History often echoes itself. In the 13th–15th centuries, Russian knyazes traveled to Karakorum and later to Sarai to bow before the Khans of the Mongol Empire and the Golden Horde. These humiliating visits, staged with pomp and ceremony, were about reaffirming vassalage and receiving the «yarlyk», a license to rule.

Between 1242 and 1445, historical records show that 99 knyazes and three princesses made 249 such journeys. The peak came in the 1330s–1340s, under Khan Uzbek and Khan Janibek, when even executions of Russian rulers by Khan’s decree were not uncommon.

Centuries later, history replayed itself in Anchorage. Donald Trump assumed the role of the Khan, while Vladimir Putin played the Knyaz.

For Putin, the meeting delivered exactly what medieval knyazes once sought: legitimacy. He returned home with symbolic honors, the image of breaking diplomatic isolation, and, in effect, a free pass for further aggression and plunder. For his domestic audience, the signal was clear: the Knyaz has been recognized by the Khan, and now he can act with impunity.

For the international community, another message was unmistakable: if the Khan smiles and shakes the Knyaz’s hand, then sanctions, war crimes indictments, child abductions, and isolation cease to matter.

Yet while Putin left with a symbolic victory, Trump emerged with nothing. No agreements, no concessions, not even the shadow of the “deal of the century” he had once promised. His only “achievement” was the spectacle itself: look, even Putin counts on me. For any other American president, that would have been a humiliation.

Trump’s vanity underscored his weakness. His smiles and handshakes with Putin contrasted sharply with his dismissive treatment of U.S. allies who are fighting for their survival. Those resisting aggression were lectured and scolded, while the aggressor under heavy sanctions was showered with respect.

This scene laid bare a troubling truth: in Trump’s politics, there is no morality, no justice, no strategy and no recognition of the necessity of supporting Ukraine.

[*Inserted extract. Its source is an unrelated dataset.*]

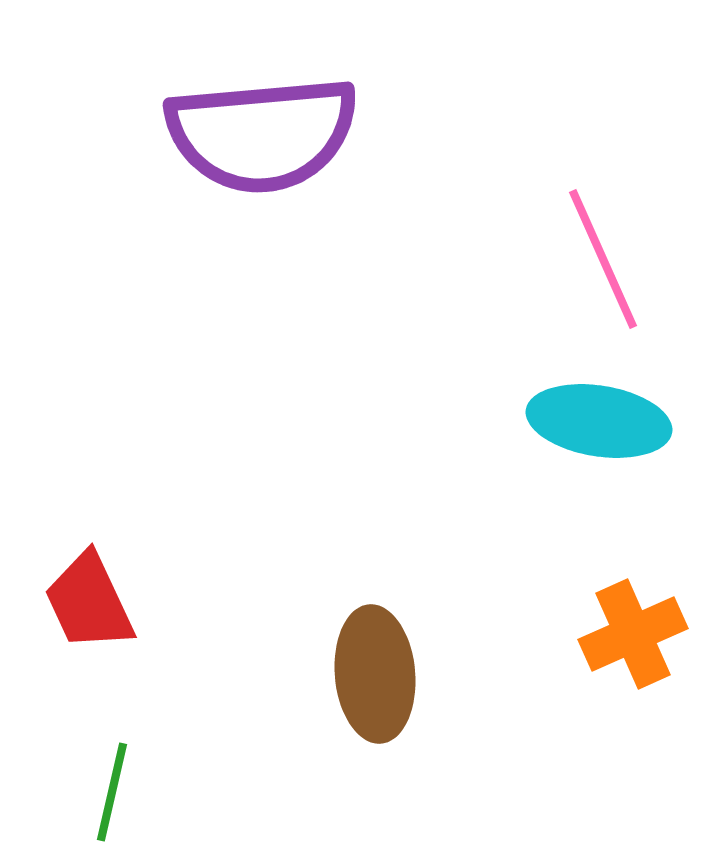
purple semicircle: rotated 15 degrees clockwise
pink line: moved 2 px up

The most dangerous lesson of Anchorage is that, for Trump, Ukraine simply does not matter.

What the world saw was not diplomacy, but a stage-managed PR performance. Putin returned from Alaska with a symbolic victory, while Trump will be remembered as the Khan who handed his Knyaz a license for more war, plunder, and terror.

Democracy is dead. And even the Nobel Prize has slipped away.